§ **Problem statement**: Once the pictures are set aside, reproduce the entries below exactly.

*** Supplied data

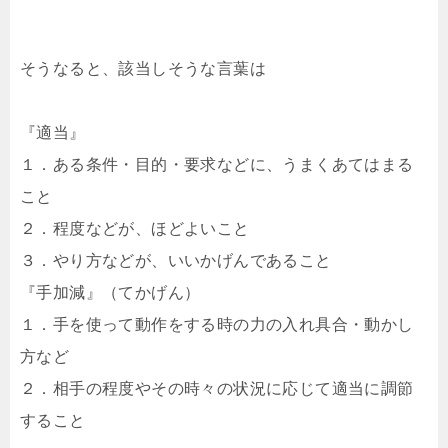
そうなると、該当しそうな言葉は
『適当』
１．ある条件・目的・要求などに、うまくあてはまる
こと
２．程度などが、ほどよいこと
３．やり方などが、いいかげんであること
『手加減』（てかげん）
１．手を使って動作をする時の力の入れ具合・動かし
方など
２．相手の程度やその時々の状況に応じて適当に調節
すること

******

§ **Problem solution**:
そうなると、該当しそうな言葉は
『適当』
１．ある条件・目的・要求などに、うまくあてはまる
こと
２．程度などが、ほどよいこと
３．やり方などが、いいかげんであること
『手加減』（てかげん）
１．手を使って動作をする時の力の入れ具合・動かし
方など
２．相手の程度やその時々の状況に応じて適当に調節
すること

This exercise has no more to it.